More Multiplication and Division | Year 3 Mathematics IGCSE (Cambridge) - Class 3 PDF Download

Introduction:

In this chapter, we will expand our knowledge of multiplication and division. We will explore how to multiply and divide larger numbers, understand the relationship between multiplication and division, and learn new strategies to solve multiplication and division problems. By the end of this chapter, you will be more confident in multiplying and dividing numbers with ease!

1. Multiplying Larger Numbers

• Multiplying 2-Digit Numbers:

  We can multiply two-digit numbers by breaking the numbers into parts. For example, to multiply 23 by 4, we break it into:

  23 × 4 = (20 × 4) + (3 × 4) = 80 + 12 = 92

  This method makes it easier to multiply larger numbers by using smaller, simpler steps.

• Using the Distributive Property:

  The distributive property helps us break a problem into smaller parts. For example, if we need to multiply 34 by 5, we can split 34 into 30 and 4:

  34 × 5 = (30 × 5) + (4 × 5) = 150 + 20 = 170

  By distributing the multiplication over the addition, we make the problem simpler to solve.

2. Division with Larger Numbers

• Dividing by Single-Digit Numbers:

  To divide a larger number by a single-digit number, we can use long division. For example, to divide 56 by 4, we can write:

  56 ÷ 4 = 14

  We divide 56 into groups of 4 and find that 14 groups can be made. Long division helps us divide larger numbers into smaller parts.

• Using Long Division:

  Long division is a method we use when dividing larger numbers. The steps for dividing 123 by 3 are:

  • First, divide the first digit (1) by 3. 3 goes into 1 zero times, so we look at the next digit (12).
  • Now, divide 12 by 3. 3 goes into 12 four times (3 × 4 = 12).
  • Bring down the next digit (3) and divide 3 by 3, which gives 1. The result is 41.
  • 123 ÷ 3 = 41

3. Multiplication and Division Facts

• The Relationship Between Multiplication and Division:

  Multiplication and division are related. Division is the opposite of multiplication. For example:

  6 × 4 = 24, and 24 ÷ 4 = 6

  We can use our knowledge of multiplication to help with division. If we know that 6 × 4 = 24, we can use this to solve 24 ÷ 4 = 6.

• Using Times Tables to Divide:

  We can use the times tables to help with division. If we need to divide 36 by 6, we can think of the multiplication fact:

  6 × ? = 36

  The answer is 6, so 36 ÷ 6 = 6.

4. Division with Remainders

• What is a Remainder?

  When dividing a number and it doesn't divide exactly, the leftover part is called a remainder. For example:

  7 ÷ 3 = 2 remainder 1

  This means 7 can be divided into two groups of 3, with 1 left over.

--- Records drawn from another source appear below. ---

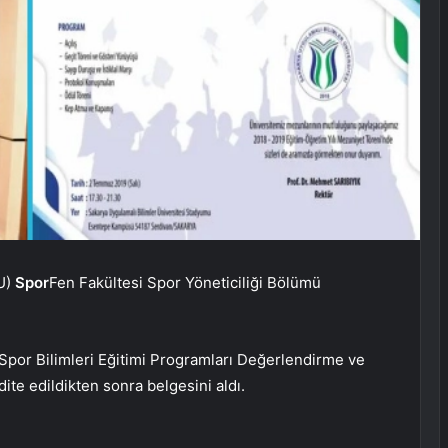
BU)
Spor
Fen Fakültesi Spor Yöneticiliği Bölümü
Spor Bilimleri Eğitimi Programları Değerlendirme ve
te edildikten sonra belgesini aldı.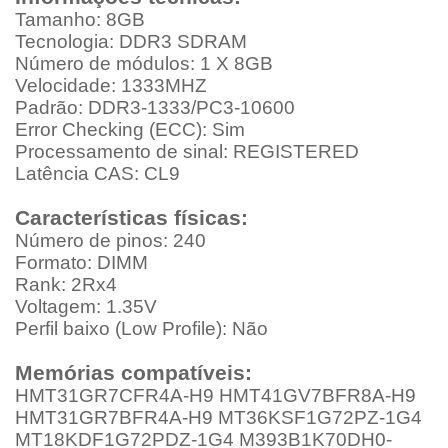
Tamanho: 8GB
Tecnologia: DDR3 SDRAM
Número de módulos: 1 X 8GB
Velocidade: 1333MHZ
Padrão: DDR3-1333/PC3-10600
Error Checking (ECC): Sim
Processamento de sinal: REGISTERED
Latência CAS: CL9
Características físicas:
Número de pinos: 240
Formato: DIMM
Rank: 2Rx4
Voltagem: 1.35V
Perfil baixo (Low Profile): Não
Memórias compatíveis:
HMT31GR7CFR4A-H9 HMT41GV7BFR8A-H9
HMT31GR7BFR4A-H9 MT36KSF1G72PZ-1G4
MT18KDF1G72PDZ-1G4 M393B1K70DH0-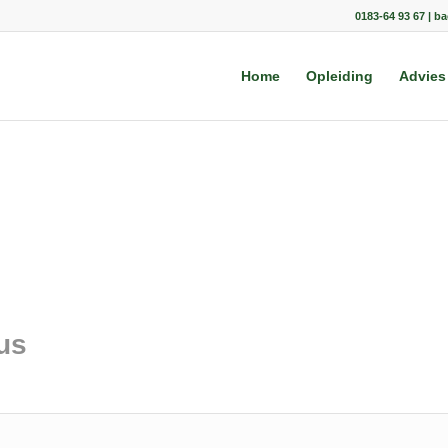
0183-64 93 67 | b
Home
Opleiding
Advies
us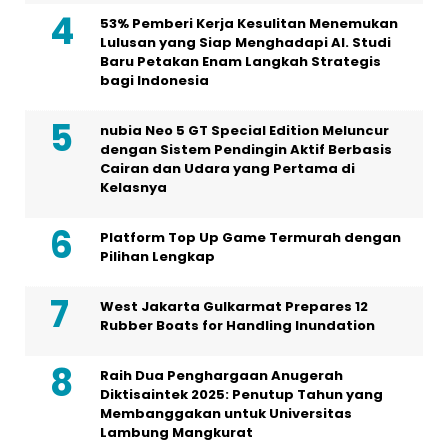
53% Pemberi Kerja Kesulitan Menemukan
Lulusan yang Siap Menghadapi AI. Studi
Baru Petakan Enam Langkah Strategis
bagi Indonesia
nubia Neo 5 GT Special Edition Meluncur
dengan Sistem Pendingin Aktif Berbasis
Cairan dan Udara yang Pertama di
Kelasnya
Platform Top Up Game Termurah dengan
Pilihan Lengkap
West Jakarta Gulkarmat Prepares 12
Rubber Boats for Handling Inundation
Raih Dua Penghargaan Anugerah
Diktisaintek 2025: Penutup Tahun yang
Membanggakan untuk Universitas
Lambung Mangkurat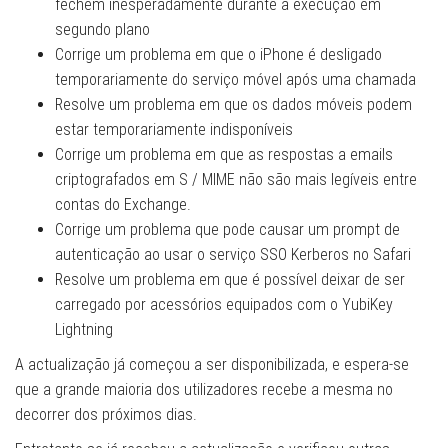
fechem inesperadamente durante a execução em
segundo plano
Corrige um problema em que o iPhone é desligado
temporariamente do serviço móvel após uma chamada
Resolve um problema em que os dados móveis podem
estar temporariamente indisponíveis
Corrige um problema em que as respostas a emails
criptografados em S / MIME não são mais legíveis entre
contas do Exchange.
Corrige um problema que pode causar um prompt de
autenticação ao usar o serviço SSO Kerberos no Safari
Resolve um problema em que é possível deixar de ser
carregado por acessórios equipados com o YubiKey
Lightning
A actualização já começou a ser disponibilizada, e espera-se
que a grande maioria dos utilizadores recebe a mesma no
decorrer dos próximos dias.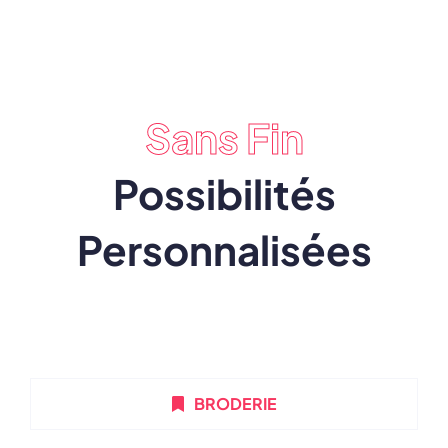
Sans Fin
Possibilités
Personnalisées
BRODERIE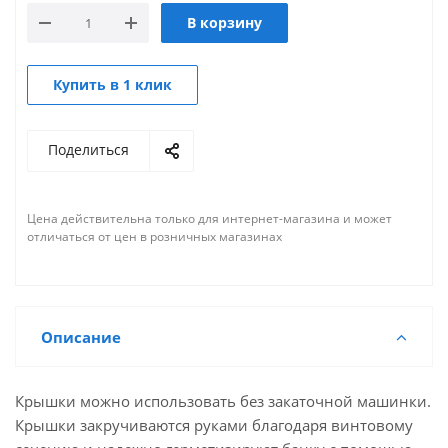
В корзину
Купить в 1 клик
Поделиться
Цена действительна только для интернет-магазина и может
отличаться от цен в розничных магазинах
Описание
Крышки можно использовать без закаточной машинки.
Крышки закручиваются руками благодаря винтовому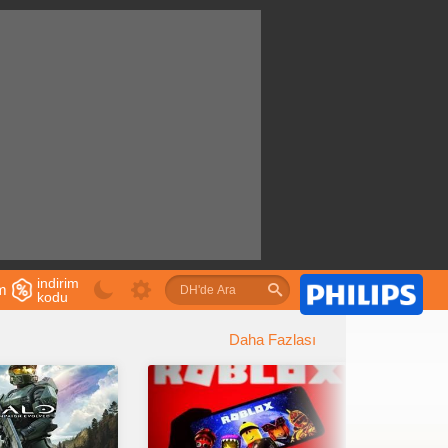
indirim
im
kodu
u
Daha Fazlası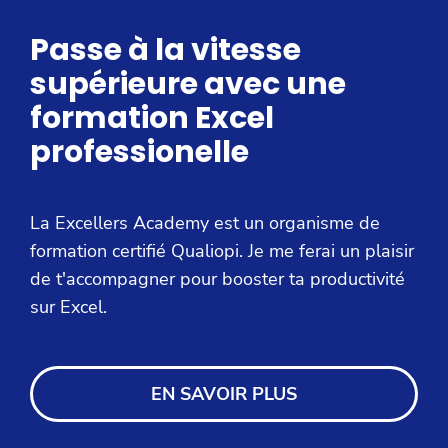
Passe à la vitesse
supérieure avec une
formation Excel
professionelle
La Excellers Academy est un organisme de
formation certifié Qualiopi. Je me ferai un plaisir
de t'accompagner pour booster ta productivité
sur Excel.
EN SAVOIR PLUS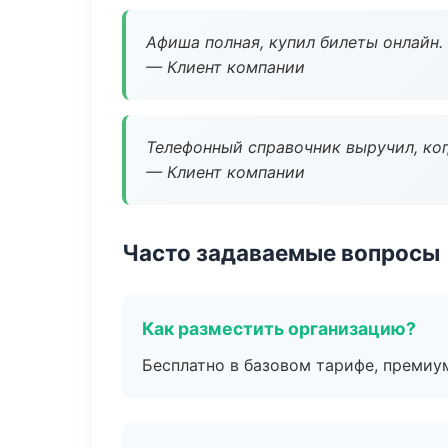
Афиша полная, купил билеты онлайн.
— Клиент компании
Телефонный справочник выручил, ког
— Клиент компании
Часто задаваемые вопросы
Как разместить организацию?
Бесплатно в базовом тарифе, премиу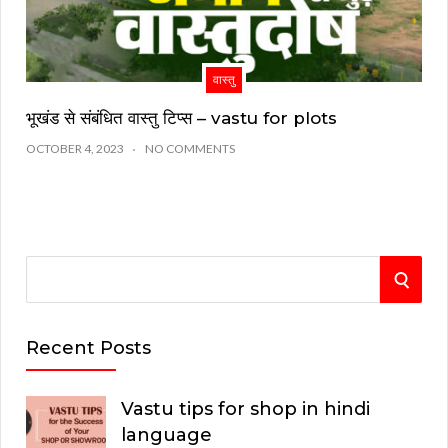
वास्तु
भूखंड से संबंधित वास्तु टिप्स – vastu for plots
OCTOBER 4, 2023
NO COMMENTS
S
S
e
E
a
Recent Posts
r
A
c
Vastu tips for shop in hindi
R
h
language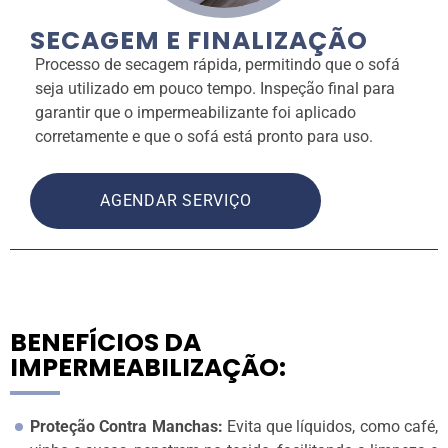
SECAGEM E FINALIZAÇÃO
Processo de secagem rápida, permitindo que o sofá
seja utilizado em pouco tempo. Inspeção final para
garantir que o impermeabilizante foi aplicado
corretamente e que o sofá está pronto para uso.
AGENDAR SERVIÇO
BENEFÍCIOS DA
IMPERMEABILIZAÇÃO:
Proteção Contra Manchas:
Evita que líquidos, como café,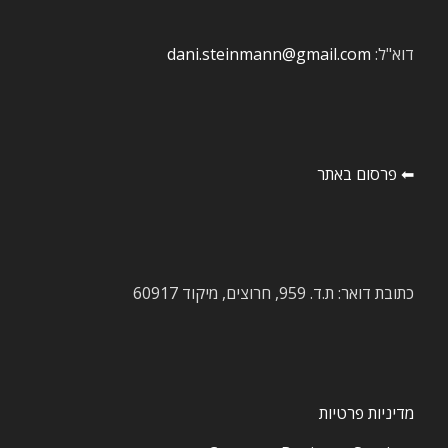
דוא"ל:
dani.steinmann@gmail.com
⬅ פרסום באתר
כתובת דואר: ת.ד. 959, חרוצים, מיקוד 60917
מדיניות פרטיות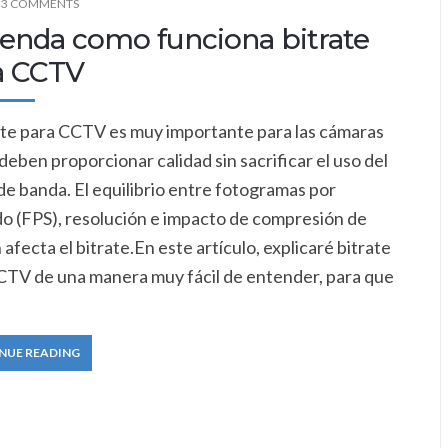
3 COMMENTS
ienda como funciona bitrate
a CCTV
rate para CCTV es muy importante para las cámaras
deben proporcionar calidad sin sacrificar el uso del
e banda. El equilibrio entre fotogramas por
o (FPS), resolución e impacto de compresión de
afecta ​el bitrate.En este artículo, explicaré bitrate
CTV de una manera muy fácil de entender, para que
NUE READING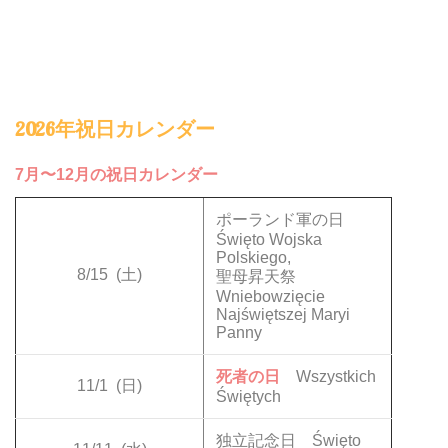
2026年祝日カレンダー
7月〜12月の祝日カレンダー
ポーランド軍の日
Święto Wojska
Polskiego,
8/15
(土)
聖母昇天祭
Wniebowzięcie
Najświętszej Maryi
Panny
死者の日
Wszystkich
11/1
(日)
Świętych
独立記念日 Święto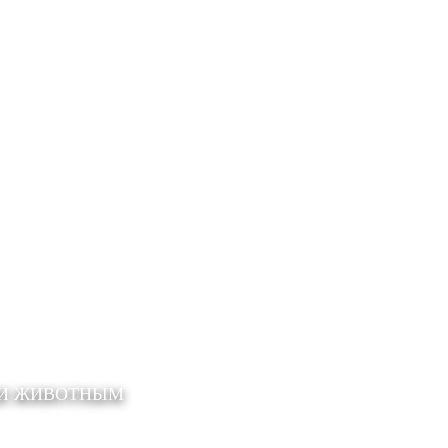
ЩИ ЖИВОТНЫМ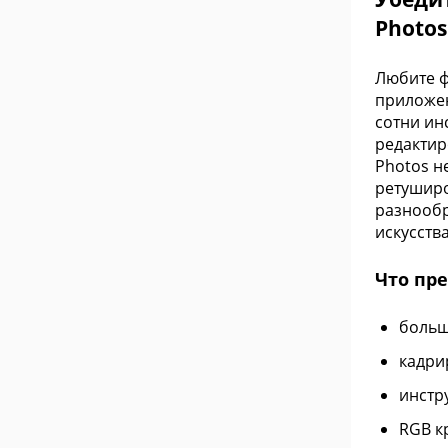
Photos
Любите ф
приложен
сотни ин
редактир
Photos н
ретуширо
разнообр
искусства
Что пре
больш
кадри
инстр
RGB к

• How to Write a Division with a Remainder:

  When you divide and there is a remainder, you can write it like this:

  15 ÷ 4 = 3 remainder 3

  This means that 15 divided by 4 gives 3 whole groups, with a remainder of 3.

• Remainders as Fractions:

  We can also write remainders as fractions. For example, 10 ÷ 3 is 3 remainder 1, which can also be written as:

  3 1/3

5. Word Problems with Multiplication and Division

• Word Problem 1:

  If there are 5 baskets with 6 apples in each, how many apples are there in total?

  5 × 6 = 30 apples

• Word Problem 2:

  If 36 students are divided into 4 equal groups, how many students are in each group?

  36 ÷ 4 = 9 students per group

• Word Problem 3:

  Sarah has 43 marbles. She gives 6 marbles to each friend. How many friends can she give marbles to, and how many marbles are left?

  43 ÷ 6 = 7 friends, remainder 1 marble

6. Practice Questions:

• Multiply 46 by 3.
• Divide 72 by 8.
• What is the quotient of 55 ÷ 4? Write the answer with a remainder.
• Calculate 36 ÷ 6 and explain the steps you took to get the answer.
• If you have 100 apples and you divide them equally into 4 baskets, how many apples are in each basket.